It's important for the White House to stay atop a political assassination case, and that Nixon would take some special interest in the matter in an election year is hardly surprising. But why would the president seem so agitated, and make so many phone calls, on what in essence seemed an open-and-shut case of a lone gunman?

This passage is from a 1997 Washington Post story involving some of the tapes. It begins with a White House meeting that night of May 15, 1972, between Nixon and Chuck Colson, his aide who today is a prominent born-again Christian [SIC] activist:

"Is he [Bremer] a left-winger or a right-winger?" Nixon asked. "Well, he’s going to be a left-winger by the time we get through, I think," Colson replied. "Good," Nixon said, chuckling. "Keep at that. Keep at that." Colson’s lieutenant, soon-to-be Watergate burglar E. Howard Hunt, told the Senate Watergate Committee in 1973 that he was told to get into Bremer’s Milwaukee apartment simply to find out "what kind of a kook this guy is," but the idea really was to salt the place with McGovern for president literature. With the FBI on the verge of obtaining a search warrant, Colson was worried only that it might be a bit too late.

In the end, Colson canceled the operation. The FBI had the apartment sealed. But the next morning, at a meeting with Colson and top aides H.R. Haldeman and John D. Ehrlichman, Nixon was still urging a White House-inspired media campaign about Bremer, with tidbits to be obtained from FBI Director L. Patrick Gray. "You got Pat Gray, he will be an accomplice," Nixon says in confident tones. "Use him. And use Colson’s outfit—you know, to sneak out things. I mean, you do anything. I mean, anything!"

Maybe this is all very sleazy, hardball politics. Or maybe this is something worse. Could the "agitated and worried" Nixon have been concerned that Hunt and his team of "White House plumbers" -- arrested at the Watergate Hotel just 33 days later -- would somehow be linked to Bremer through one of their rogue operations.

The key question in any crime is cui bono?, or who benefits? With Wallace surging in the Democratic primaries, he might have launched another third-party bid, one which could have out-performed his 1968 showing of 13 percent -- and cost Nixon a close election.
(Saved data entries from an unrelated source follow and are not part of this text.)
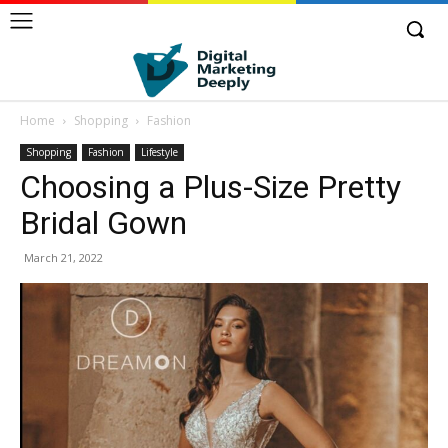
Home
Shopping
Fashion
Shopping
Fashion
Lifestyle
Choosing a Plus-Size Pretty
Bridal Gown
March 21, 2022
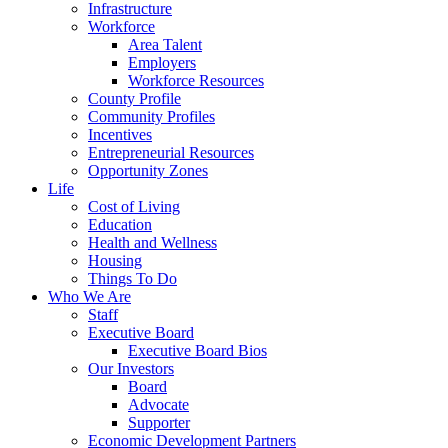
Infrastructure
Workforce
Area Talent
Employers
Workforce Resources
County Profile
Community Profiles
Incentives
Entrepreneurial Resources
Opportunity Zones
Life
Cost of Living
Education
Health and Wellness
Housing
Things To Do
Who We Are
Staff
Executive Board
Executive Board Bios
Our Investors
Board
Advocate
Supporter
Economic Development Partners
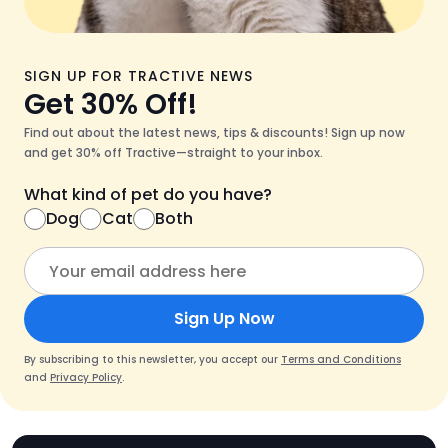
SIGN UP FOR TRACTIVE NEWS
Get 30% Off!
Find out about the latest news, tips & discounts! Sign up now
and get 30% off Tractive—straight to your inbox.
What kind of pet do you have?
Dog
Cat
Both
Sign Up Now
By subscribing to this newsletter, you accept our
Terms and Conditions
and
Privacy Policy
.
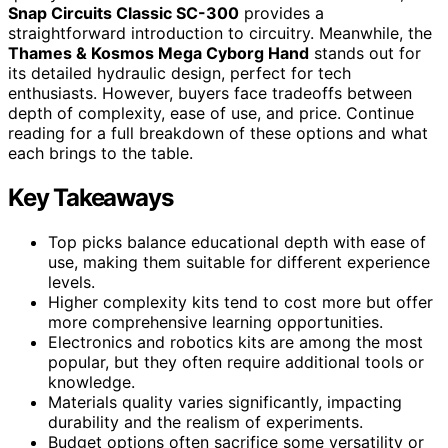
Snap Circuits Classic SC-300
provides a
straightforward introduction to circuitry. Meanwhile, the
Thames & Kosmos Mega Cyborg Hand
stands out for
its detailed hydraulic design, perfect for tech
enthusiasts. However, buyers face tradeoffs between
depth of complexity, ease of use, and price. Continue
reading for a full breakdown of these options and what
each brings to the table.
Key Takeaways
Top picks balance educational depth with ease of
use, making them suitable for different experience
levels.
Higher complexity kits tend to cost more but offer
more comprehensive learning opportunities.
Electronics and robotics kits are among the most
popular, but they often require additional tools or
knowledge.
Materials quality varies significantly, impacting
durability and the realism of experiments.
Budget options often sacrifice some versatility or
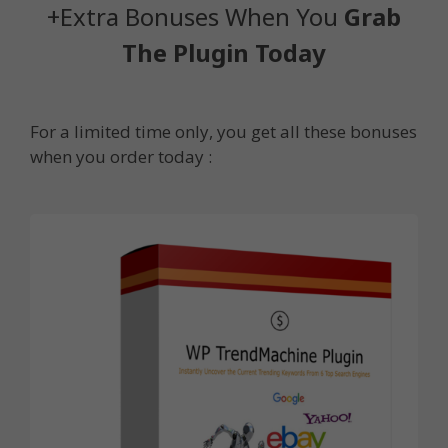
+Extra Bonuses When You
Grab
The Plugin Today
For a limited time only, you get all these bonuses
when you order today :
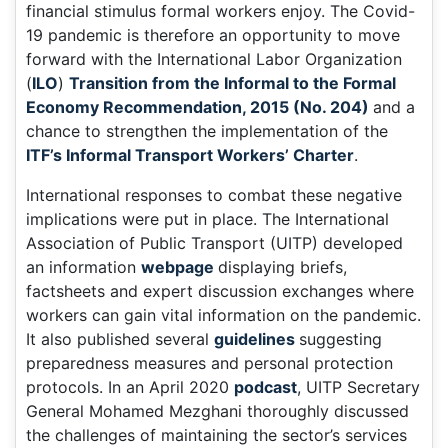
financial stimulus formal workers enjoy. The Covid-
19 pandemic is therefore an opportunity to move
forward with the International Labor Organization
(
ILO
)
Transition from the Informal to the Formal
Economy Recommendation, 2015 (No. 204)
and a
chance to strengthen the implementation of the
ITF’s Informal Transport Workers’ Charter
.
International responses to combat these negative
implications were put in place. The International
Association of Public Transport (UITP) developed
an information
webpage
displaying briefs,
factsheets and expert discussion exchanges where
workers can gain vital information on the pandemic.
It also published several
guidelines
suggesting
preparedness measures and personal protection
protocols. In an April 2020
podcast
, UITP Secretary
General Mohamed Mezghani thoroughly discussed
the challenges of maintaining the sector’s services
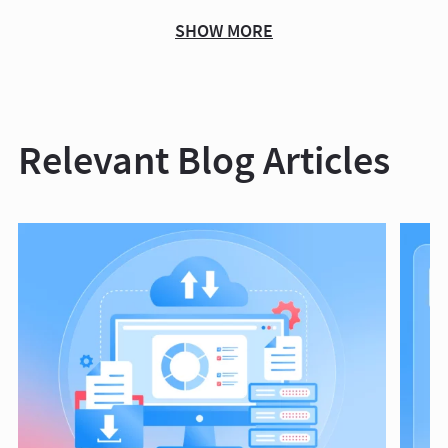
SHOW MORE
Relevant Blog Articles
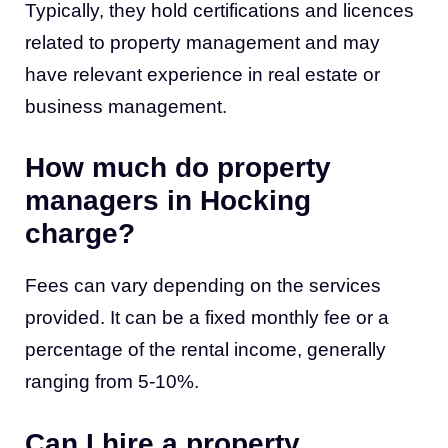
Typically, they hold certifications and licences
related to
property management
and may
have relevant experience in real estate or
business management.
How much do property
managers in Hocking
charge?
Fees can vary depending on the services
provided. It can be a fixed monthly fee or a
percentage of the rental income, generally
ranging from 5-10%.
Can I hire a property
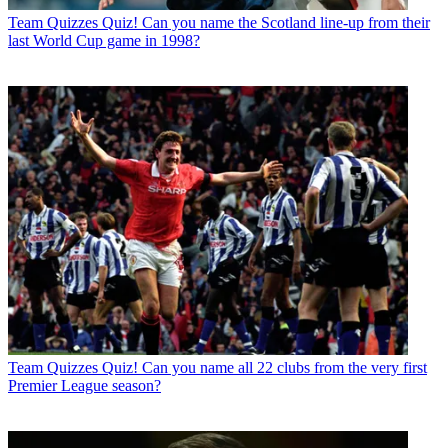
Team Quizzes
Quiz! Can you name the Scotland line-up from their
last World Cup game in 1998?
Team Quizzes
Quiz! Can you name all 22 clubs from the very first
Premier League season?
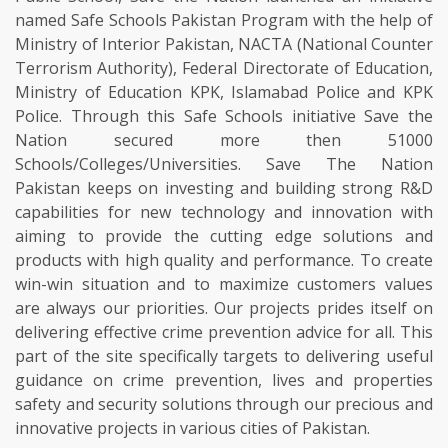
named Safe Schools Pakistan Program with the help of
Ministry of Interior Pakistan, NACTA (National Counter
Terrorism Authority), Federal Directorate of Education,
Ministry of Education KPK, Islamabad Police and KPK
Police. Through this Safe Schools initiative Save the
Nation secured more then 51000
Schools/Colleges/Universities. Save The Nation
Pakistan keeps on investing and building strong R&D
capabilities for new technology and innovation with
aiming to provide the cutting edge solutions and
products with high quality and performance. To create
win-win situation and to maximize customers values
are always our priorities. Our projects prides itself on
delivering effective crime prevention advice for all. This
part of the site specifically targets to delivering useful
guidance on crime prevention, lives and properties
safety and security solutions through our precious and
innovative projects in various cities of Pakistan.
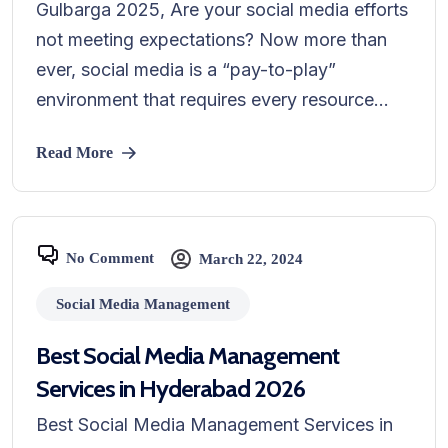
Gulbarga 2025, Are your social media efforts
not meeting expectations? Now more than
ever, social media is a “pay-to-play”
environment that requires every resource...
Read More
No Comment
March 22, 2024
Social Media Management
Best Social Media Management
Services in Hyderabad 2026
Best Social Media Management Services in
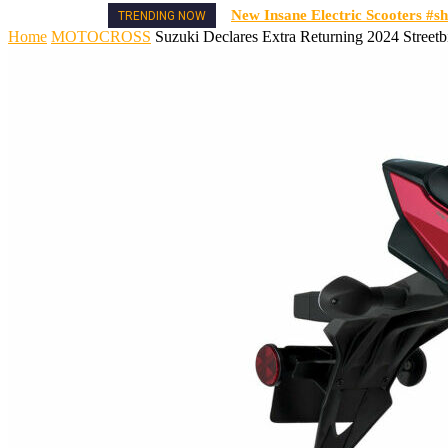
New Insane Electric Scooters #sh
TRENDING NOW
Home
MOTOCROSS
Suzuki Declares Extra Returning 2024 Street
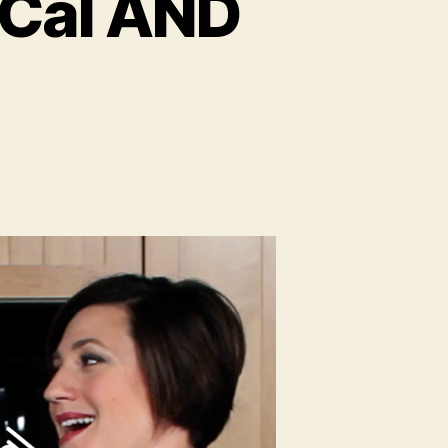
-Cal AND
on
Make
Your
Coffee
Low-
Cal
AND
Delish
Before Wallace died in 1998, his family asked the case be re-opened -- specifically to examine the actions of Nixon's aides. From a Dec. 14, 1992, Associated Press story (Nexis -- no link): The FBI should reinvestigate the 1972 shooting of former Gov. George C. Wallace, his son said, to learn if there is any truth to a report that the attack was discussed in the Nixon White House.

George Wallace Jr. said Saturday he asked President-elect Clinton to reopen the investigation and that he also wants a congressional inquiry. Wallace said he doesn't believe then-President Nixon had any knowledge of the assasination attempt before the shooting. "My question is, did anyone else involved in Nixon's campaign have prior knowledge?" he said. That was 13 years ago -- but it's not too late. In fact, the key players -- Hunt, Colson, Liddy -- are all alive and in good health. They may know more about why their boss was so agitated about Arthur Bremer. In 2005, with "Deep Throat's" final leak, we're still wondering what did all the president's men know, and when did they know it? (via PNI Online)

Interesting. But since Colson is now a Christian [cough] activist, maybe we could just ask him; after all, it's a sin to lie...

And please refer all mail containing the words "tinfoil hat" to The Department of No! They Would Never Do That!